Question for I.D.ers (in several parts):
How much “waste” and “junk” is there in nature?
Do you accept that “pseudogenes” exist inside all animal genomes? What proportion of the human and/or chimp genome contains them? What is the proportion of pseudogenes to functional genes?
Do you accept that “endogenous retroviral DNA” exists inside all animal genomes? What proportion of the human and/or chimp genome contains “endogenous retroviral DNA?” What is the proportion of the genomes that codes for endogenous retroviral DNA, compared with the proportion of the genome that codes for functional genes?
Do you accept that remnants of misplaced “telomeric chromosomal regions” and remnants of misplaced “centromeric regions” exist inside the human chromosome number two? If you agree both things exist inside the human chromosome number 2, do you think they constitute evidence of a possible “sloppy” fusion of chromosomes in our past ancestors? (Note: When the human chromosome number 2 and the chimpanzee chromosomes 2 and 3 are compared, their overall lengths and the individual bands of human chromosome number 2, and chimpanzee 3 and 4, line up with one another. And, there are remnants inside the longer human chromosome number 2 of “teleomeric regions” and “centromeric chromosomal material,” found in the wrong places inside the chromosome number 2, “as if” the human chromosome number two were formed by the “sloppy” fusion of two separate chromosomes.)

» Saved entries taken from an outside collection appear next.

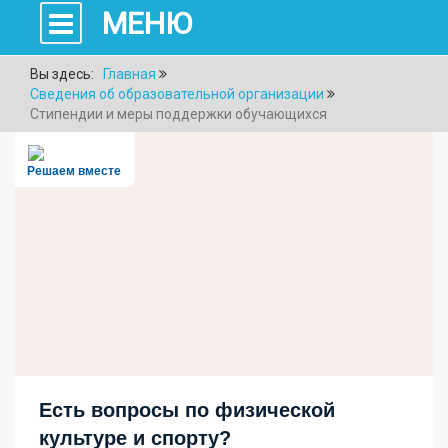
МЕНЮ
Вы здесь:
Главная
Сведения об образовательной организации
Стипендии и меры поддержки обучающихся
Решаем вместе
Есть вопросы по физической
культуре и спорту?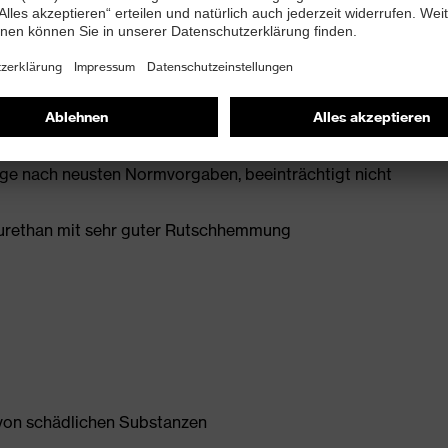
mit Zusatzkennzeichnung für sehr gute
 mit Ableitwiderstand kleiner 100 Megaohm
 für besten Tragekomfort
age nach neusten Normvorgaben, beeinträchtigt nicht
yurethan mit sehr guter Rutschhemmung
 von schädlichen Substanzen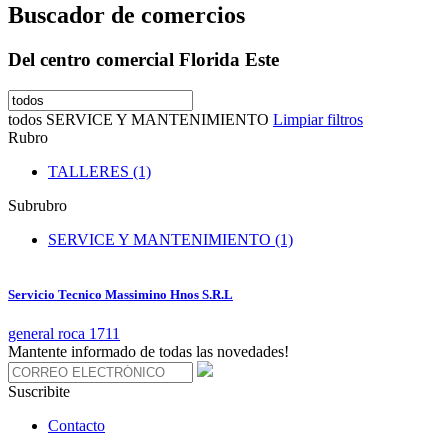
Buscador de comercios
Del centro comercial Florida Este
todos
SERVICE Y MANTENIMIENTO
Limpiar filtros
Rubro
TALLERES (1)
Subrubro
SERVICE Y MANTENIMIENTO (1)
Servicio Tecnico Massimino Hnos S.R.L
general roca 1711
Mantente informado de todas las novedades!
Suscribite
Contacto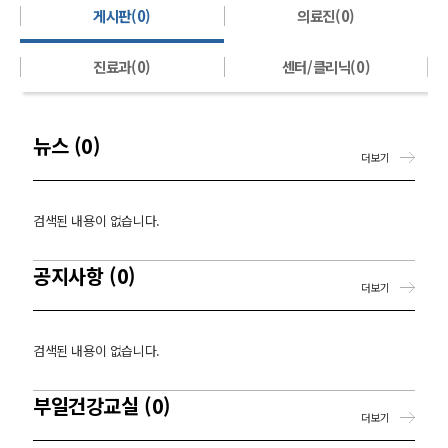
게시판(0)
의료진(0)
진료과(0)
센터/클리닉(0)
뉴스 (0)
더보기
검색된 내용이 없습니다.
공지사항 (0)
더보기
검색된 내용이 없습니다.
부일건강교실 (0)
더보기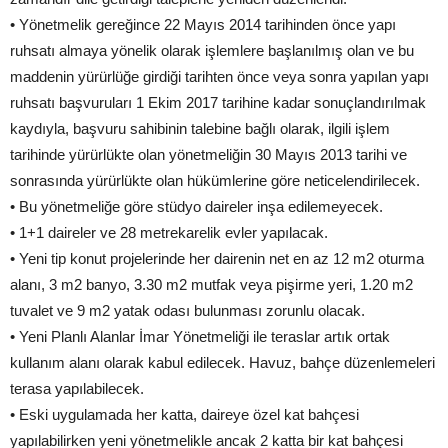
• Yönetmelik gereğince 22 Mayıs 2014 tarihinden önce yapı
ruhsatı almaya yönelik olarak işlemlere başlanılmış olan ve bu
maddenin yürürlüğe girdiği tarihten önce veya sonra yapılan yapı
ruhsatı başvuruları 1 Ekim 2017 tarihine kadar sonuçlandırılmak
kaydıyla, başvuru sahibinin talebine bağlı olarak, ilgili işlem
tarihinde yürürlükte olan yönetmeliğin 30 Mayıs 2013 tarihi ve
sonrasında yürürlükte olan hükümlerine göre neticelendirilecek.
• Bu yönetmeliğe göre stüdyo daireler inşa edilemeyecek.
• 1+1 daireler ve 28 metrekarelik evler yapılacak.
• Yeni tip konut projelerinde her dairenin net en az 12 m2 oturma
alanı, 3 m2 banyo, 3.30 m2 mutfak veya pişirme yeri, 1.20 m2
tuvalet ve 9 m2 yatak odası bulunması zorunlu olacak.
• Yeni Planlı Alanlar İmar Yönetmeliği ile teraslar artık ortak
kullanım alanı olarak kabul edilecek. Havuz, bahçe düzenlemeleri
terasa yapılabilecek.
• Eski uygulamada her katta, daireye özel kat bahçesi
yapılabilirken yeni yönetmelikle ancak 2 katta bir kat bahçesi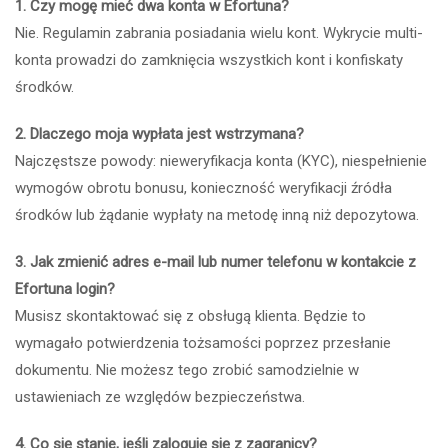
1. Czy mogę mieć dwa konta w Efortuna?
Nie. Regulamin zabrania posiadania wielu kont. Wykrycie multi-
konta prowadzi do zamknięcia wszystkich kont i konfiskaty
środków.
2. Dlaczego moja wypłata jest wstrzymana?
Najczęstsze powody: nieweryfikacja konta (KYC), niespełnienie
wymogów obrotu bonusu, konieczność weryfikacji źródła
środków lub żądanie wypłaty na metodę inną niż depozytowa.
3. Jak zmienić adres e-mail lub numer telefonu w kontakcie z
Efortuna login?
Musisz skontaktować się z obsługą klienta. Będzie to
wymagało potwierdzenia tożsamości poprzez przesłanie
dokumentu. Nie możesz tego zrobić samodzielnie w
ustawieniach ze względów bezpieczeństwa.
4. Co się stanie, jeśli zaloguję się z zagranicy?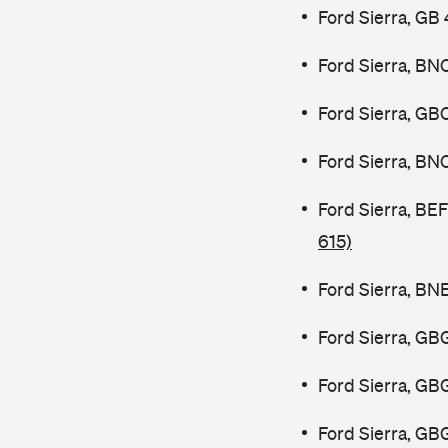
Ford Sierra, GB
Ford Sierra, BN
Ford Sierra, GB
Ford Sierra, BN
Ford Sierra, B
615)
Ford Sierra, BN
Ford Sierra, GB
Ford Sierra, GB
Ford Sierra, GB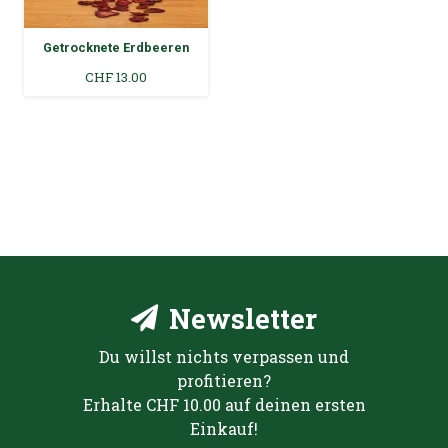
Getrocknete Erdbeeren
CHF
13.00
Newsletter
Du willst nichts verpassen und
profitieren?
Erhalte CHF 10.00 auf deinen ersten
Einkauf!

On rare occasions a whale is born with (atavistic) hind limbs. Would you consider those to be a “waste” or “junk?” (Or do you deny with AIG [Answers in Genesis] that such atavistic hind limbs exist on modern day whales?)
A single bacterial cell that divides every twenty minutes, will multiply to a mass four thousand times greater than the earthʼs in just two days. That doesnʼt happen, because of the inconceivably huge death rate of bacteria. If all the eggs from one mother housefly lived, she would produce more than five trillion offspring in just one season. A single oyster, left to its own devices, produces more than one-hundred-twenty-five million eggs in a season. A female sea turtle lays a hundred or more eggs, but after they hatch [and not all do] in a nest buried beneath the sand on the beach, only a handful of baby sea turtles make it to the safety of the ocean. About one hundred million sperm cells are found in each cubic centimeter of human ejaculate. Yet only one sperm lives to fertilize the femaleʼs egg. The rest die. And many fertilized eggs never reach maturity. There are equally bountiful numbers from the world of seed-bearing plants. Among the young of both plants and animals, a large percentage of them are taken by disease and or infected by parasites. In fact, two hundred and fifty years ago one-half of all children born died before reaching the age of seven. Similar figures, or worse, are true of many other animal and plant species as well. Could any of this massive fecundity and death of most of the young of animals and plants be indicative of “waste?”
When asteroids have struck the earth throughout geologic time and killed billions of creatures and caused mass extinctions of species, could that be indicative of “wastefulness” of any kind?